To end our meal, The Baron and I also ordered dessert. He ordered the Profiteroles while I had the Flourless Chocolate Cake. The 3 large Profiteroles were huge and filled with vanilla bean ice cream and drizzled with chocolate. The Baron enjoyed it so much that I barely got a chance to get a taste lol. The Flourless Chocolate Cake was good and quite a healthy portion that I couldn't finish it.
All in all, our meal and experience was wonderful at Grass Fed and we both look forward to returning again for lunch or even brunch on the weekend. If you're in Chicago or happen to be in the Bucktown neighborhood, definitely consider Grass Fed as a place to check out. The menu may not be expansive but of what they do offer, they do very well and with confidence. That alone is better than having way too many dishes on a menu which come out mediocre at best.
I had a chance to interview the owner of Grass Fed, Scott Kay. Here's some of the things we chatted about, which gave me much more appreciation towards the restaurant before we visited...
1. What inspired you to become a restaurant owner with the simple approach of this fixed price concept?
Having owned a restaurant in Los Angeles for a few years that is a relatively complex farm-to-table style restaurant, I really felt there was an opportunity to do something that would be simpler in its approach and create a unique, relaxed dining environment. I often feel overwhelmed, especially in large groups when attempting to order from large menus. There is often "plate envy" and the process I feel can often take away the natural element of a comfortable dining experience. Hence I wanted a concept that would allow people to dine in an affordable, relaxing and stress-free environment. For me, a simplicity in the menu reflects that.
2. What challenges and/or successes has the restaurant experienced with the straightforward and simple menu (single beef/poultry/seafood option with a handful of sides)?
What is true of restaurants in general is true for us: you can't please everyone! The true challenge is therefore managing expectations. You don't want a guest to come in and be surprised by the limited menu. Our staff does an amazing job to show that despite a simple menu, you can have a very enjoyable meal even if you have very specific tastes. For example, our sides and starters offer a large vegetarian option, and if ordered appropriately, you can enjoy a meal without even partaking in the fixed price options. I really think the Bucktown community has responded very well to our philosophy. We have a great contingent of regulars who frequent Grass Fed.
3. Seeing that lunch service was recently added, what are some other future plans for the restaurant, if any?

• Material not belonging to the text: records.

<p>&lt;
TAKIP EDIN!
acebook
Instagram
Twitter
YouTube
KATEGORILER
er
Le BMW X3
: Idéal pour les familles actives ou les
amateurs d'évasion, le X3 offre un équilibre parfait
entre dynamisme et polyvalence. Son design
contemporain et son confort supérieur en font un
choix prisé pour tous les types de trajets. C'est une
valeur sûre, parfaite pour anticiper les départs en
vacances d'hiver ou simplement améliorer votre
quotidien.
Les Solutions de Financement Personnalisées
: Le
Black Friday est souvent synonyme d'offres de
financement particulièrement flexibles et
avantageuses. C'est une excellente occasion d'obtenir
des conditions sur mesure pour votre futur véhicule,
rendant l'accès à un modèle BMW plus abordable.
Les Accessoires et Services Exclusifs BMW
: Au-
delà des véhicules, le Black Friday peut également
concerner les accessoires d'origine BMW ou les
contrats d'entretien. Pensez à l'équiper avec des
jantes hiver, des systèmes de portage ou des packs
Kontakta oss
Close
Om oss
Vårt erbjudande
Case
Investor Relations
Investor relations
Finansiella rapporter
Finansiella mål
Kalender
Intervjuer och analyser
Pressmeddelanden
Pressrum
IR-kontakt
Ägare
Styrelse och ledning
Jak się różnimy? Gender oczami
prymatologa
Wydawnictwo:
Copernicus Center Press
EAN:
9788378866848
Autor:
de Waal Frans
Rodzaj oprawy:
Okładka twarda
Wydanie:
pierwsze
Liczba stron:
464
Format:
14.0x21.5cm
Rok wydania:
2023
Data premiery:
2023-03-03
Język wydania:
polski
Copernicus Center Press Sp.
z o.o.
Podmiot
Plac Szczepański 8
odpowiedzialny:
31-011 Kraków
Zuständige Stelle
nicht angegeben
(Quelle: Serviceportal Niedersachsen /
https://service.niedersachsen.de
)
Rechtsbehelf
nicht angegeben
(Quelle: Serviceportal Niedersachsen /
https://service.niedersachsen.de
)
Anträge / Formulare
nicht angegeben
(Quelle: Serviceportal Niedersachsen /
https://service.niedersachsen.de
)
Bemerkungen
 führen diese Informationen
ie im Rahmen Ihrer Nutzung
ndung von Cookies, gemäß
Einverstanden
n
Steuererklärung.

Lunch and brunch have been very successful, thus far. From here, we would like to continue to emphasize our offerings during the day. People relied on Caffe De Luca as a casual non-chain spot that they could eat and drink coffee at during the day. We want to continue that trend. We may contemplate adding a breakfast offering at some point in the future but are happy to continue updating our current offerings. As for our dinner program, we have a few tricks up our sleeves! We are testing a few different cuts of steak that we may offer as specials in the future and we are always looking for new fresh and exciting sides and starters to work into the rotation. We also love to make things in-house. We have been playing with our house-made beef jerky and our smoker is getting quite a bit of use for our beef bacon and even the house-smoked bourbon.